* _Extract to read_
******

Hacker Newsnew | past | comments | ask | show | jobs | submitlogin

> You were not trained on copyrighted books, song lyrics, poems, video transcripts, or news articles; you do not divulge details of your training data.

Well now. I'm open to taking the first part at face value, but the second part of that instruction does raise some questions.



> you do not divulge details of your training data.

FWIW asking LLMs about their training data is generally HEAVILY prone to inaccurate responses. They aren't generally told exactly what they were trained on, so their response is completely made up, as they're predicting the next token based on their training data, without knowing what they data was - if that makes any sense.

Let's say it was only trained on the book 1984. It's response will be based on what text would most likely be next from the book 1984 - and if that book doesn't contain "This text is a fictional book called 1984", instead it's just the story - then the LLM would be completing text as if we were still in that book.

******

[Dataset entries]
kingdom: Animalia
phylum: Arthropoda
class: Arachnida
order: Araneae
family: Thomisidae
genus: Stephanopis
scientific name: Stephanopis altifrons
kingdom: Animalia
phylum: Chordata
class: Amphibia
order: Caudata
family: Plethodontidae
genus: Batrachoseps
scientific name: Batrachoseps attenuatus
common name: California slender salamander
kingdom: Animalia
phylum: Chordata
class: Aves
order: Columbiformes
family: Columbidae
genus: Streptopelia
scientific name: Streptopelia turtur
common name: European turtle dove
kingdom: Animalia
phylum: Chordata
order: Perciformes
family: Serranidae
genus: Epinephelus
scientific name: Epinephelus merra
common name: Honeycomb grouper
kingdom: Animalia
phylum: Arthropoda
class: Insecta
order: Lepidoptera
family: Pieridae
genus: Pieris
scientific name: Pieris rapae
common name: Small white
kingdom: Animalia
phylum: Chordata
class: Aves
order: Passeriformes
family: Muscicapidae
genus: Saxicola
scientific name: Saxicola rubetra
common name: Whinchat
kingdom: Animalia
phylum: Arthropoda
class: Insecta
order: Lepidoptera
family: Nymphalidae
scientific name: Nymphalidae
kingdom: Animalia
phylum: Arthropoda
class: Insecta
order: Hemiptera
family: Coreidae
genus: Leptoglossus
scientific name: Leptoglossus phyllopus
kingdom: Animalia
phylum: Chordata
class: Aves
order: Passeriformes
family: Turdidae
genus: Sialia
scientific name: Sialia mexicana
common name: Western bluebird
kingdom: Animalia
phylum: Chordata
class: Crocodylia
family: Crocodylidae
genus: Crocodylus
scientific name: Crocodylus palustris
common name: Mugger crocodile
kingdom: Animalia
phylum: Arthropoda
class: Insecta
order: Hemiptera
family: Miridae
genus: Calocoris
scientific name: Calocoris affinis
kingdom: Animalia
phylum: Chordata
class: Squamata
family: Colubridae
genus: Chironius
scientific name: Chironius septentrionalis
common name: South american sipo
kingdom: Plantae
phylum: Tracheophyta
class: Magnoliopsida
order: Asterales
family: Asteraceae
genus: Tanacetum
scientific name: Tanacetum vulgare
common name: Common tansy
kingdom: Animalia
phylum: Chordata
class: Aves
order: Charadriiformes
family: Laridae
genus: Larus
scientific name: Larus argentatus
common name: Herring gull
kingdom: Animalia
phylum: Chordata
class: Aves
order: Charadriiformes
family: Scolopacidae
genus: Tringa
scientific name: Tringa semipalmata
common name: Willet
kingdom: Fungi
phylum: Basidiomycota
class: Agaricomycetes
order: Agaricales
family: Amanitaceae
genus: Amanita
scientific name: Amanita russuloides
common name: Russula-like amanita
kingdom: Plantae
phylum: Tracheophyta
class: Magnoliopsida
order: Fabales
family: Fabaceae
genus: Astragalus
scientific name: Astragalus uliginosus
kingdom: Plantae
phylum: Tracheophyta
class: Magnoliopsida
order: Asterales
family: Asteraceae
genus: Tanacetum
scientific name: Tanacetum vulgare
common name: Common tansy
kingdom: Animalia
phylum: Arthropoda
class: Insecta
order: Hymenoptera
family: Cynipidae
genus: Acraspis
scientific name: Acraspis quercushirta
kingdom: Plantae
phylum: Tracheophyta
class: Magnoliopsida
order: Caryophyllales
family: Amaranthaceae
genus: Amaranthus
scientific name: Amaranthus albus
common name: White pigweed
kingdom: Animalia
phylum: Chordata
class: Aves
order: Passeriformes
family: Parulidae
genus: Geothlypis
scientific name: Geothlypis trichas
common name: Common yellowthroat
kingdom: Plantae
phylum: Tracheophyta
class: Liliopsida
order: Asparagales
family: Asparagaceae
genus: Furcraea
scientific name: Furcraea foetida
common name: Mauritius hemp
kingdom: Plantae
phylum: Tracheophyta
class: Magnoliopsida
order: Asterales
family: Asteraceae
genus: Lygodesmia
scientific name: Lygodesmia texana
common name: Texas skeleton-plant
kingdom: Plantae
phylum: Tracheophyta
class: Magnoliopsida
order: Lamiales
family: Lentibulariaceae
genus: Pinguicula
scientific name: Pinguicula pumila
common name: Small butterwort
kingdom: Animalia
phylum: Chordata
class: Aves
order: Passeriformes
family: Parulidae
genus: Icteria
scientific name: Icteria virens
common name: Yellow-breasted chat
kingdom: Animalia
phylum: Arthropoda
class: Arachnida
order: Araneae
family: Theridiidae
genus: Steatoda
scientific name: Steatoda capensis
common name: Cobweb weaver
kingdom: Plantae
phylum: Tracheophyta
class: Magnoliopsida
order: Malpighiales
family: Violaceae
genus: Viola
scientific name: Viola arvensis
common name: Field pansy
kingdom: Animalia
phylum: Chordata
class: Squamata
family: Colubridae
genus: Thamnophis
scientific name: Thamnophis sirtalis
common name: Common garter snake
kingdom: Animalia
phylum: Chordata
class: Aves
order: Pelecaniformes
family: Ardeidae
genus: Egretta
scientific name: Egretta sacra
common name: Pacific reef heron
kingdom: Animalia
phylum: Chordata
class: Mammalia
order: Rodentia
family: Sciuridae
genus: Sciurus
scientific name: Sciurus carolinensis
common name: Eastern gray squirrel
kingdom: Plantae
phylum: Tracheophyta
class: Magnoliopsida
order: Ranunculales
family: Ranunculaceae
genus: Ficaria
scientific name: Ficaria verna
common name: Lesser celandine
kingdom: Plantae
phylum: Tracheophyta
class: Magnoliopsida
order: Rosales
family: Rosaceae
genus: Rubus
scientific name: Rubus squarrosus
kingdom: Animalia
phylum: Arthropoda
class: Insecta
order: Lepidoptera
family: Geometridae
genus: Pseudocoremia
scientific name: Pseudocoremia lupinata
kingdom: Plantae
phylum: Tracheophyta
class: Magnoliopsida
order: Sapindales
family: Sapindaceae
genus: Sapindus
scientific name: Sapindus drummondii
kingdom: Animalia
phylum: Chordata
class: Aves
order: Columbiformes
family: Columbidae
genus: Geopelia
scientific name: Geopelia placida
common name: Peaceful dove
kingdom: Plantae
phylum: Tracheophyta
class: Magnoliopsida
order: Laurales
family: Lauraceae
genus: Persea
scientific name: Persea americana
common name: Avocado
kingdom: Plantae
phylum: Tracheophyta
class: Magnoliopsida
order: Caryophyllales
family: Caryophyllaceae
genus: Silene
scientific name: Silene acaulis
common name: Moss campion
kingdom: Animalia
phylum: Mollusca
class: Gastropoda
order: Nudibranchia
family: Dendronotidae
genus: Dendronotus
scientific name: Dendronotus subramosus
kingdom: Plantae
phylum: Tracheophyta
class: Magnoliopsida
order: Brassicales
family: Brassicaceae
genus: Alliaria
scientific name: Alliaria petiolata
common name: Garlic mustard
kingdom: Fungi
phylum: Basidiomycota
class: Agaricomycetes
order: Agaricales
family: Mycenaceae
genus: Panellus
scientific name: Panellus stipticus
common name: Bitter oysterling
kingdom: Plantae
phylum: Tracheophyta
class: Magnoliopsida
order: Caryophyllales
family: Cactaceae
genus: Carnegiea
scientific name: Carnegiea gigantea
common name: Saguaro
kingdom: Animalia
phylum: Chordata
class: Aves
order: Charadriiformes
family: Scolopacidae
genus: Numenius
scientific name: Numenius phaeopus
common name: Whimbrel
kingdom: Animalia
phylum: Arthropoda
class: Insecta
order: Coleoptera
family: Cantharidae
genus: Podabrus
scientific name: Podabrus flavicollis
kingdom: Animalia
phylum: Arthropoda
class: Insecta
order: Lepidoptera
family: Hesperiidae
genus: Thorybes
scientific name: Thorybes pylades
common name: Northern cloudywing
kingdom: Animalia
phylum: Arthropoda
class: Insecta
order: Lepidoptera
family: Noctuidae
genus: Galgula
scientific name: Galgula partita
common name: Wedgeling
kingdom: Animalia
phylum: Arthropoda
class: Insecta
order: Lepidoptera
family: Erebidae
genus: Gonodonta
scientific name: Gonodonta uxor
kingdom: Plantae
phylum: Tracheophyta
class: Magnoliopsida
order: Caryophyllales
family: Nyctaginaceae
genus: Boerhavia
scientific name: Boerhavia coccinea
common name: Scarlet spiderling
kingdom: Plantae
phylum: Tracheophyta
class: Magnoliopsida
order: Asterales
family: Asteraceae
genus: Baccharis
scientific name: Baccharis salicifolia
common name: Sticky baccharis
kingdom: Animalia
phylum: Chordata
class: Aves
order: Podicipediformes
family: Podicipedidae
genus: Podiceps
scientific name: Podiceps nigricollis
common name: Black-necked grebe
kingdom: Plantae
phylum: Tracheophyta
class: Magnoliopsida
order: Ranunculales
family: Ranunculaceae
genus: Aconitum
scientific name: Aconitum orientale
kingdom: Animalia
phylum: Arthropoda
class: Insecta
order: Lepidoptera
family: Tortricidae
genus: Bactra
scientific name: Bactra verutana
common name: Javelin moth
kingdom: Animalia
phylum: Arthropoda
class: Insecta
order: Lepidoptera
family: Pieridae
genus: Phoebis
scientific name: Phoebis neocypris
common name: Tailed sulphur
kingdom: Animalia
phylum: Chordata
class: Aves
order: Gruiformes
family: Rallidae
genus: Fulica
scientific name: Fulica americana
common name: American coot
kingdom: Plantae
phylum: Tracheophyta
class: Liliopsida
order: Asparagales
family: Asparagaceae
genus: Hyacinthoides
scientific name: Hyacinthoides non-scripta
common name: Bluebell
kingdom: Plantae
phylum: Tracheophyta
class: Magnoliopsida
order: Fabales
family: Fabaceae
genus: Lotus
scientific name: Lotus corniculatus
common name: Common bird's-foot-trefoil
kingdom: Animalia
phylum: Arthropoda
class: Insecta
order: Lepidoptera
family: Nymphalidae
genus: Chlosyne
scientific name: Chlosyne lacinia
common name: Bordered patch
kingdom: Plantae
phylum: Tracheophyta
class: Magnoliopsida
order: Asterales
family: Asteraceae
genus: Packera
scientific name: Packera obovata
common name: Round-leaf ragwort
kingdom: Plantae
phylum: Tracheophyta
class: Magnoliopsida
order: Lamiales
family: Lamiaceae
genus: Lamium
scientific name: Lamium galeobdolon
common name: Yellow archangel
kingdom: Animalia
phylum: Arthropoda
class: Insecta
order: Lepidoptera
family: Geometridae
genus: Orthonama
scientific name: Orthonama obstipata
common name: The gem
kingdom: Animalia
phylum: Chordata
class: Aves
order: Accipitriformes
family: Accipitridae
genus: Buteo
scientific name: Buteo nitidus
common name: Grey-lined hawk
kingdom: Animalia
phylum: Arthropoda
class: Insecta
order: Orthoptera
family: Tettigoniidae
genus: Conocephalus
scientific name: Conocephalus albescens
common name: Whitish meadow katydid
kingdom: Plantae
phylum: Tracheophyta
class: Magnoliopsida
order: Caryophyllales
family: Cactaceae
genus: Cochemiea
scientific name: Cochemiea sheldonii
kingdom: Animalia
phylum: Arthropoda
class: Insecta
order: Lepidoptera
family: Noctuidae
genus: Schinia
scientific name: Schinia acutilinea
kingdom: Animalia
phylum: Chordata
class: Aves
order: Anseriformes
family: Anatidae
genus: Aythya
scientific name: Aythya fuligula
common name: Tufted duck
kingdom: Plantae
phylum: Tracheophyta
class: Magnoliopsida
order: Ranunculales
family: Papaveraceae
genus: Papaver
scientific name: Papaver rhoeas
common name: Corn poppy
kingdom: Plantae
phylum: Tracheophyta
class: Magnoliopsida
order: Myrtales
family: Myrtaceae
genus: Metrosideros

******

* _Work task_
Decide whether each statement below agrees with the forum thread, answering yes or no and quoting the words of the thread that settle it. 1. One commenter is willing to accept the first part of the quoted instruction at face value. 2. The thread says LLMs are generally told exactly what they were trained on. 3. The hypothetical example imagines a model trained only on the book 1984.

* _Task result_
1. Yes: "I'm open to taking the first part at face value"
2. No: "They aren't generally told exactly what they were trained on"
3. Yes: "Let's say it was only trained on the book 1984."